I don’t know that such a question has a singular generalizable answer; I think it depends on context.
There are some occasions where throwing an error on NaN values would prematurely terminate a calculation which yields a non-NaN result, similar to how imaginary numbers are sometimes needed for intermediate steps in calculations that begin and end in reals.
However, in your context I suspect NaN will simply confuse the users with no benefit, so it likely offers more information and has zero usability cost to throw an error. Indeed, NaN itself I believe has a confusing name, because it arises from calculations which do result in numbers but just need L’Hôpital’s rule to solve properly (i.e. they’re numbers whose values are unknown to the program), so NaN is itself a misnomer.
However, I am not a subject matter expert on what types of calculations will be involved in your package.
As mentioned above, the context matters here - is there a meaning to a ratio that only has positive entries? If you can’t make that decision in the library, to me at least, this indicates an edge case that users should have to actively think about when using your library, lest they get wrong results.
As someone doing something vaguely adjacent at the minute I’d say errors are good - I’m reusing an old project at the minute which I wrote years ago to value loan books, and have been stumpted for a couple of days by random NaN poisoning my results when using the code with new data. Some of this I’ve worked out (e.g. the data erroneously had some zero interest rates which the code didn’t handle), but it definitely would have been easier if I’d handled this more explicitly.
So yes in the example you give in your OP I’d vote for handling this explicitly. I’m not an actuary so there might be something I’m missing but to me calculating moic when there are no contributions and it’s likely that the user is either calling this function in some larger pipeline where they didn’t expect an individual corner case (similar to my zero-interest-rate example above) or are misunderstanding the function.

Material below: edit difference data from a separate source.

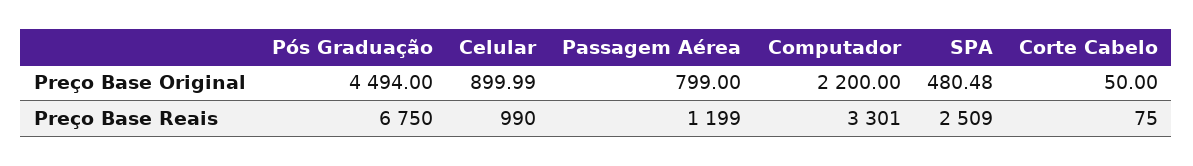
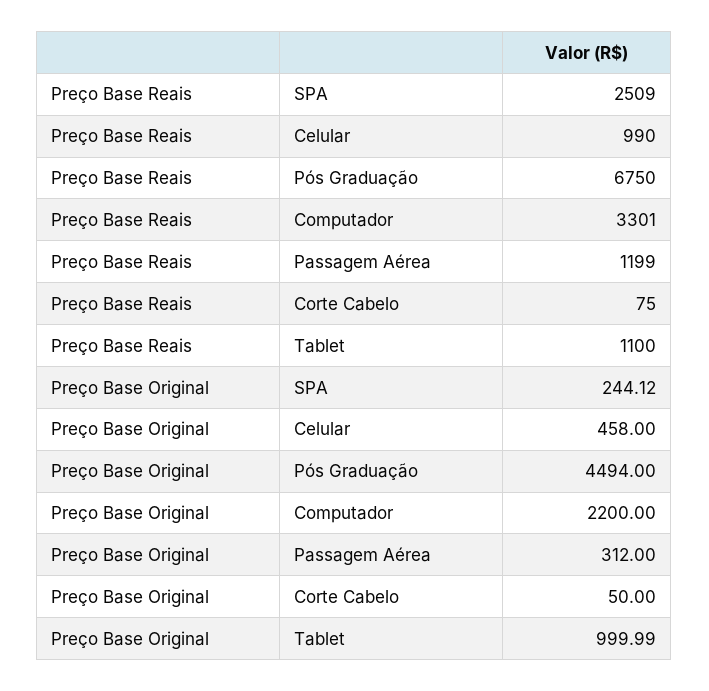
Celular, Preço Base Original: 899.99 -> 458
Passagem Aérea, Preço Base Original: 799 -> 312
SPA, Preço Base Original: 480.48 -> 244.12
Tablet, Preço Base Reais: none -> 1100
Tablet, Preço Base Original: none -> 999.99

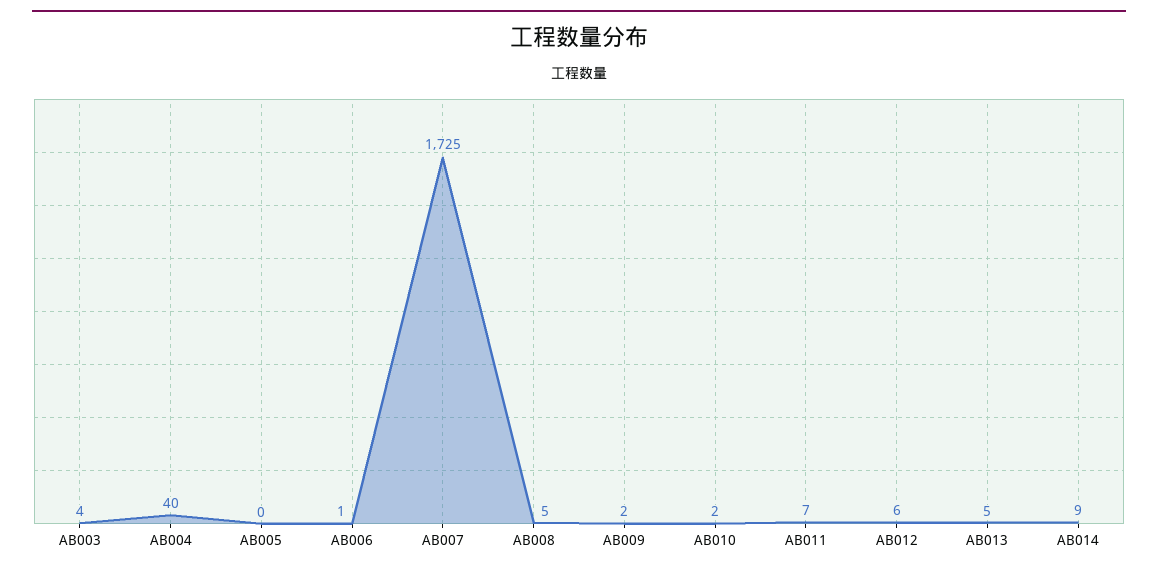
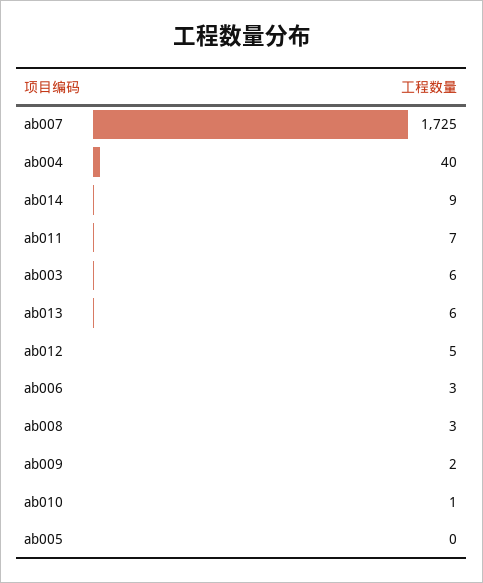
AB003: 4 -> 6
AB006: 1 -> 3
AB008: 5 -> 3
AB010: 2 -> 1
AB012: 6 -> 5
AB013: 5 -> 6

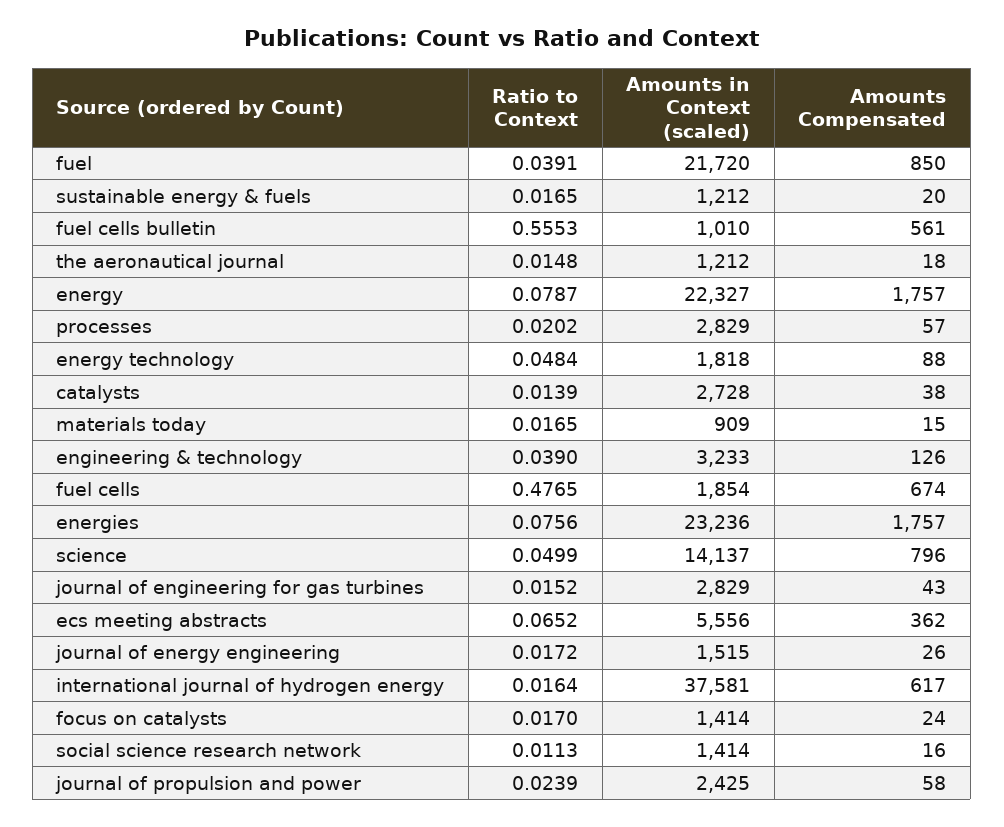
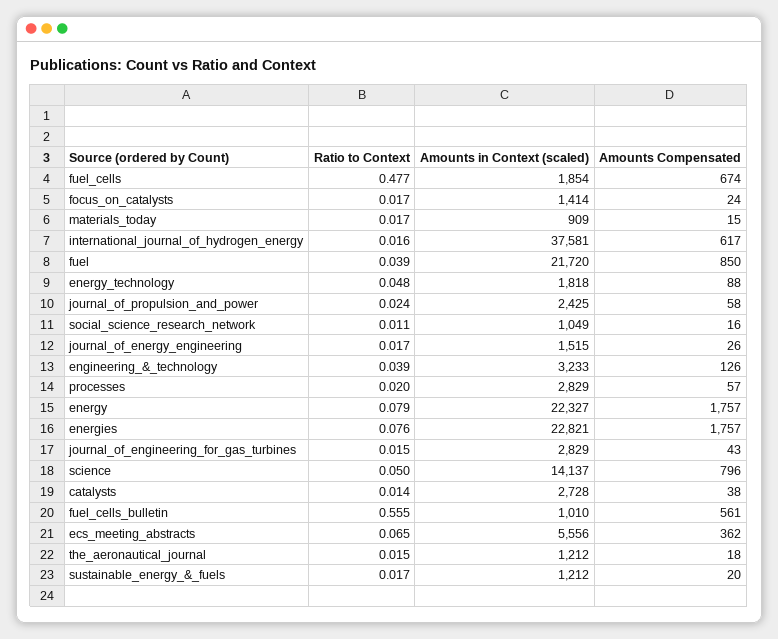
Amounts in Context (scaled), energies: 23236 -> 22821
Amounts in Context (scaled), social science research network: 1414 -> 1049

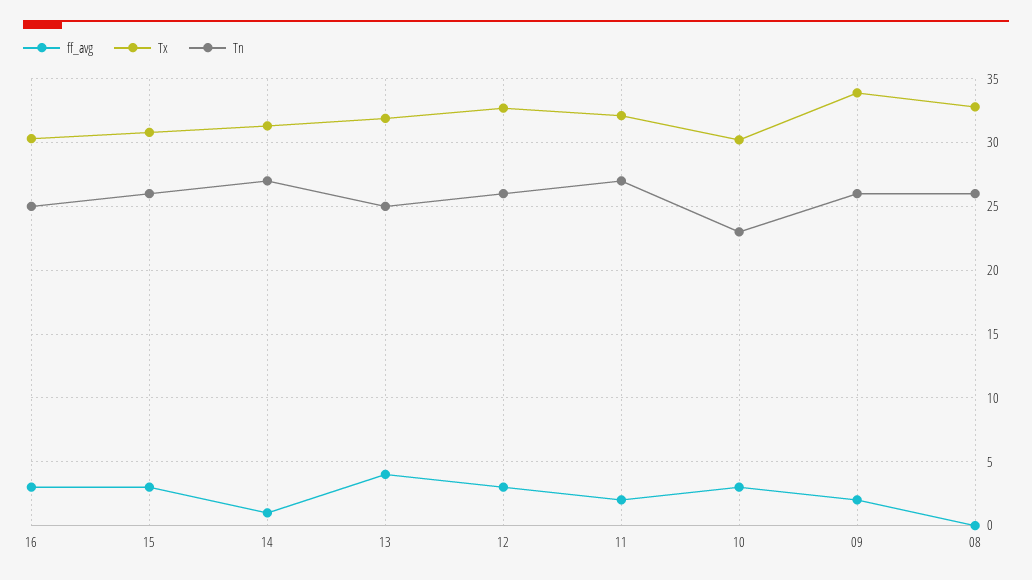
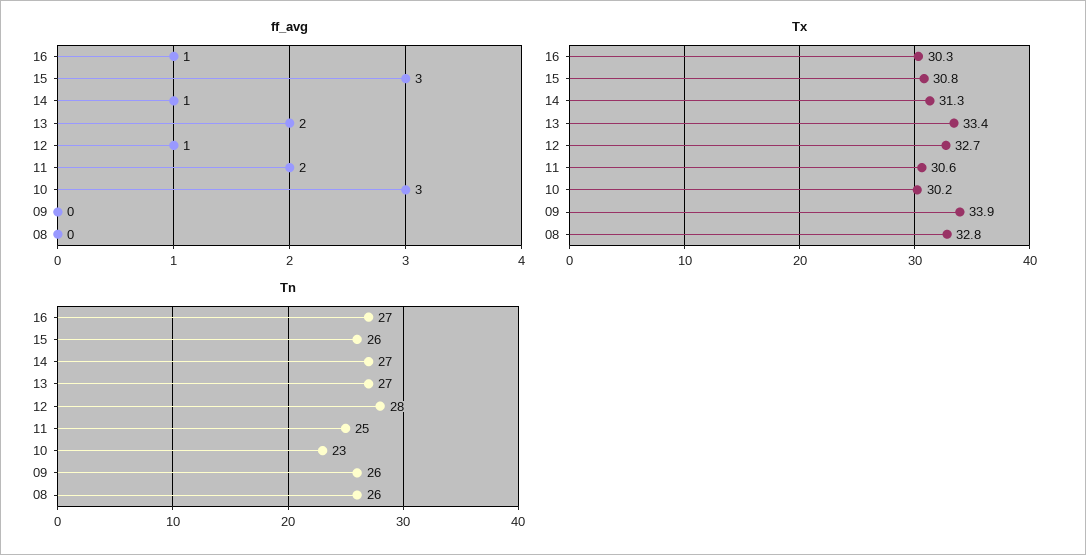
ff_avg, 16: 3 -> 1
Tn, 16: 25 -> 27
ff_avg, 13: 4 -> 2
Tx, 13: 32 -> 33.4
Tn, 13: 25 -> 27
ff_avg, 12: 3 -> 1
Tn, 12: 26 -> 28
Tx, 11: 32 -> 30.6
Tn, 11: 27 -> 25
ff_avg, 09: 2 -> 0

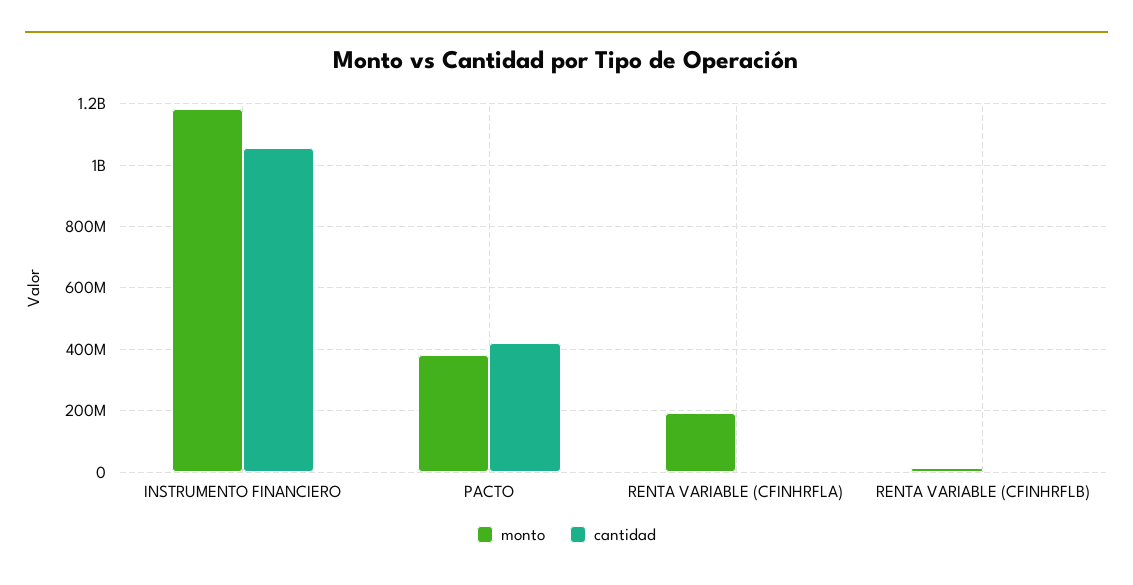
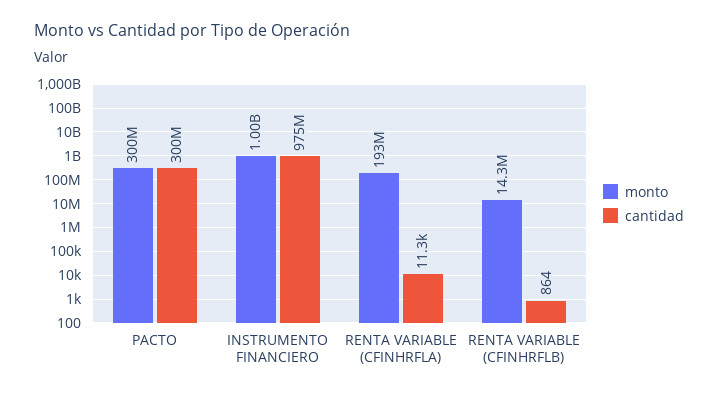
monto, INSTRUMENTO FINANCIERO: 1180000000 -> 1000000000
cantidad, INSTRUMENTO FINANCIERO: 1060000000 -> 975000000
monto, PACTO: 380000000 -> 300000000
cantidad, PACTO: 420000000 -> 300000000

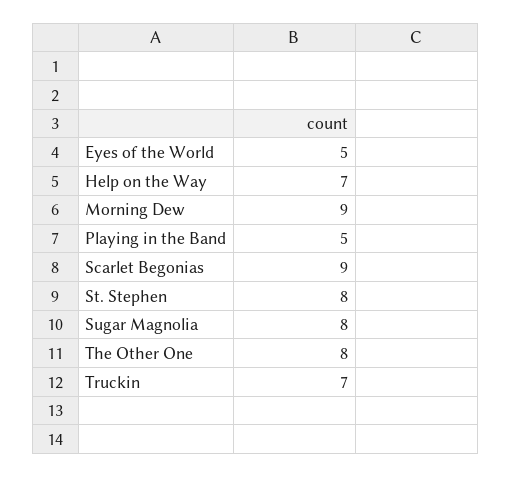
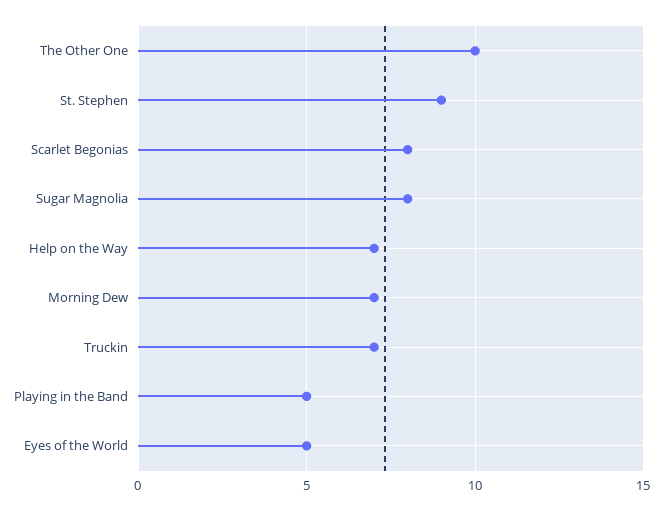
Morning Dew: 9 -> 7
Scarlet Begonias: 9 -> 8
St. Stephen: 8 -> 9
The Other One: 8 -> 10

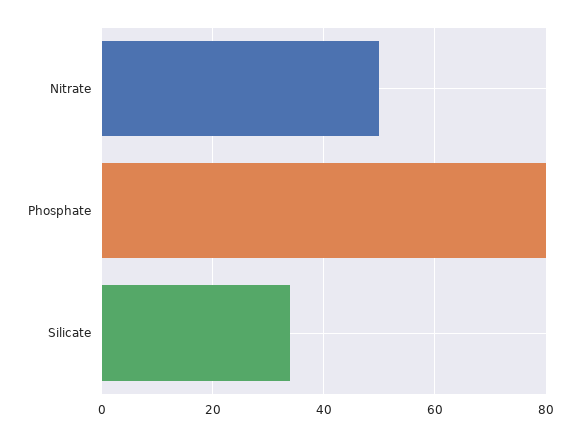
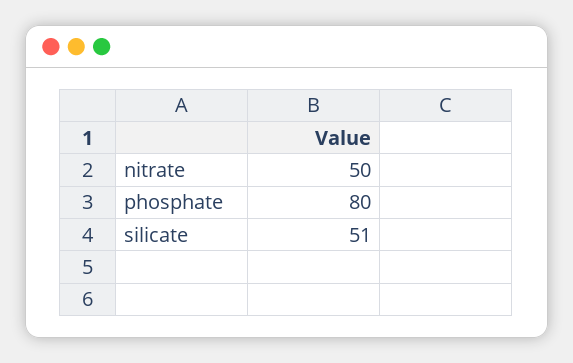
Silicate: 35 -> 51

I would raise an error in this function only if the sum of negative numbers being zero would be considered an error. Otherwise I would return a NaN if either positives and/or negatives are zero, or perhaps better, return both positive and negative and let the caller the responsibility on what to do with them.
Thanks for the feedback, all. What about the in-between solution of logging an @warn? I’m kind of leaning towards not erroring because an input that may be a valid vector for other functions would error in this one and potentially needlessly halt the program.
warnings in backend packages are generally not great.
Because often one either cares, or does not care.
If one cares one needs to fix the warning, and it would be easier to fix if it is an error.
and if one doesn’t care then the warning is an annoyance.
Often flooding the screen if you call it in a loop, or triggering an alarm if the code is running on a monitored system.
So either way one often wants to make sure the warning doesn’t happen, so its better if it is an error.
This isn’t always the case, but it is often the case.
If you know a lot about your end user you can better make the call.
But for a backend mathematicalk library you often don’t.
It’s rather annoying to silence warnings case by case in julia.
(Though I think we put code for how to do that, somewhere in the JuliaLogging website. If not we should)
I’ve looked for general guidelines on this topic in the past and never found any.
There are several values that could be used to signal an invalid function calculation:
A key question is: should the calculations halt? Or can the program recover from an invalid value?
Does Inf vs NaN provide any information on how to recover? If it doesn’t, you might consolidate to NaN to signal a problem – so outside of the function the user only needs to test the return value with isnan().
These all have well accepted meanings. NaN and Inf are IEEE 754 floating point values.
julia> NaN isa Float64
julia> Inf isa Float64
missing represents missing data. nothing represents the absence of a value. missing is used for missing data values in a data analysis context; nothing is used in a general programming context, like when a function does not return anything, or when findfirst fails to find anything.
On the overall question, the more I think about it, the more it seems right to return 0, Inf, NaN, and let the caller sort it out. Each of those are perfectly valid results of a division, and might be of interest to the caller. There is nothing intrinsically wrong about those results, seen from inside a function that simply calculates ratios, and there may or may not be, seen from the outside.
Thank you all for the thoughtful feedback. I think I am leaning towards letting floating point math do its thing here and adding color to the docstring to clarify why this may occur. My main motivation is to avoid halting the program for throwing an error, and if I’d ask the user to handle an error… well then they may as well manage the input or decide not to call the function instead of catching the error.